WHAT IS REQUIRED → An exact copy of the entries is needed, with every picture left out.

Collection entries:
____________________

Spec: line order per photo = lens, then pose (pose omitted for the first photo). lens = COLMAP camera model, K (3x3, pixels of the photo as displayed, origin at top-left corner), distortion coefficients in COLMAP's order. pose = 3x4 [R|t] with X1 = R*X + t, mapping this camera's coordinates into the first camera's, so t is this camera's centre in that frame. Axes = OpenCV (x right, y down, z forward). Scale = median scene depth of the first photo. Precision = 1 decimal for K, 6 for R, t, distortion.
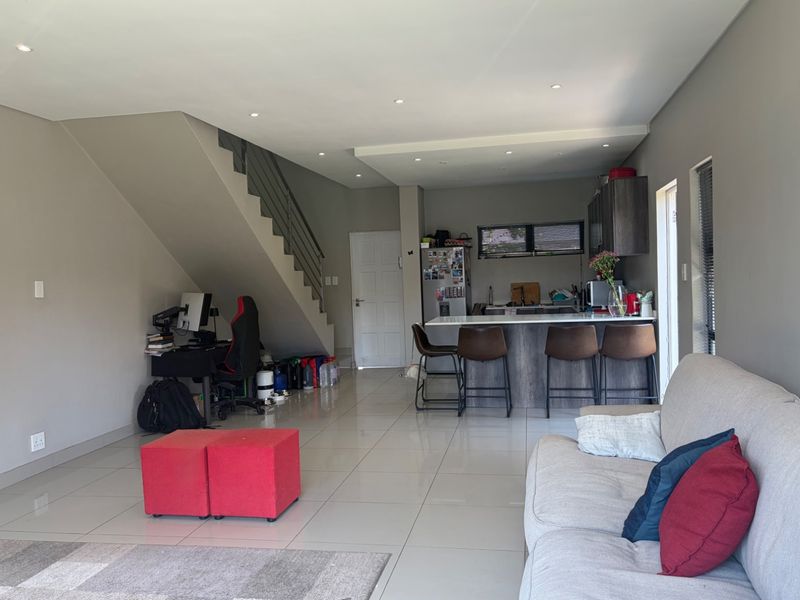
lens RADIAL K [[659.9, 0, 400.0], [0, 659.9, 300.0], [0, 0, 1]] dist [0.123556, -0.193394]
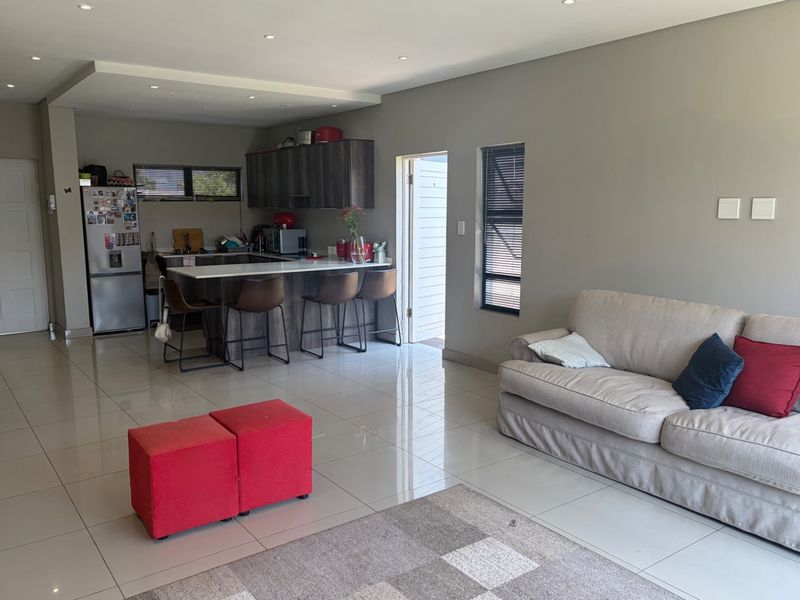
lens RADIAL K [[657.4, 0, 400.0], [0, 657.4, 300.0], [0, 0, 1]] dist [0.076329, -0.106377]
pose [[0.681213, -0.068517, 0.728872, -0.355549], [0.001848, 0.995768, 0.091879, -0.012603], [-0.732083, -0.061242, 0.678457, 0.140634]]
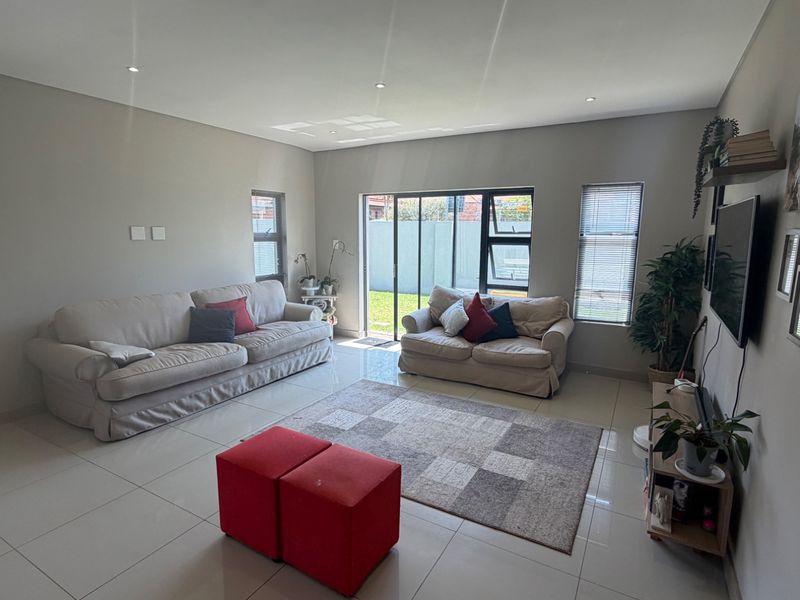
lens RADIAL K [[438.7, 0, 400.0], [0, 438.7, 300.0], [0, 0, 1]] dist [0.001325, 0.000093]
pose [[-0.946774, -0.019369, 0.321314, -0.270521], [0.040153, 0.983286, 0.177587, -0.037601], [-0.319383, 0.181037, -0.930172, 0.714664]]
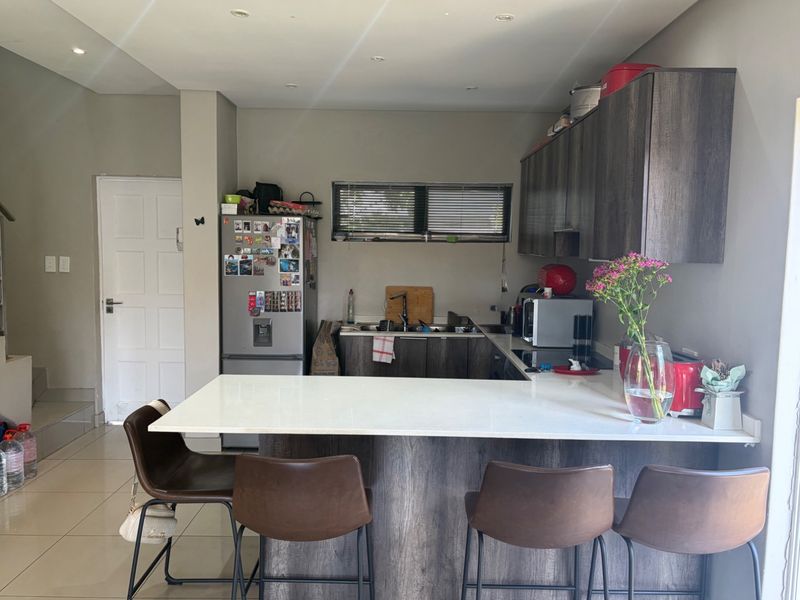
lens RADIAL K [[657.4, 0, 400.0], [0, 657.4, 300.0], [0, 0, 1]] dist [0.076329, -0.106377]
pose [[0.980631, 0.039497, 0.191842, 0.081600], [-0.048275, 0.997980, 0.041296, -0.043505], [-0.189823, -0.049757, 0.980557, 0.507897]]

____________________

FINISHED TASK →
Spec: line order per photo = lens, then pose (pose omitted for the first photo). lens = COLMAP camera model, K (3x3, pixels of the photo as displayed, origin at top-left corner), distortion coefficients in COLMAP's order. pose = 3x4 [R|t] with X1 = R*X + t, mapping this camera's coordinates into the first camera's, so t is this camera's centre in that frame. Axes = OpenCV (x right, y down, z forward). Scale = median scene depth of the first photo. Precision = 1 decimal for K, 6 for R, t, distortion.
lens RADIAL K [[659.9, 0, 400.0], [0, 659.9, 300.0], [0, 0, 1]] dist [0.123556, -0.193394]
lens RADIAL K [[657.4, 0, 400.0], [0, 657.4, 300.0], [0, 0, 1]] dist [0.076329, -0.106377]
pose [[0.681213, -0.068517, 0.728872, -0.355549], [0.001848, 0.995768, 0.091879, -0.012603], [-0.732083, -0.061242, 0.678457, 0.140634]]
lens RADIAL K [[438.7, 0, 400.0], [0, 438.7, 300.0], [0, 0, 1]] dist [0.001325, 0.000093]
pose [[-0.946774, -0.019369, 0.321314, -0.270521], [0.040153, 0.983286, 0.177587, -0.037601], [-0.319383, 0.181037, -0.930172, 0.714664]]
lens RADIAL K [[657.4, 0, 400.0], [0, 657.4, 300.0], [0, 0, 1]] dist [0.076329, -0.106377]
pose [[0.980631, 0.039497, 0.191842, 0.081600], [-0.048275, 0.997980, 0.041296, -0.043505], [-0.189823, -0.049757, 0.980557, 0.507897]]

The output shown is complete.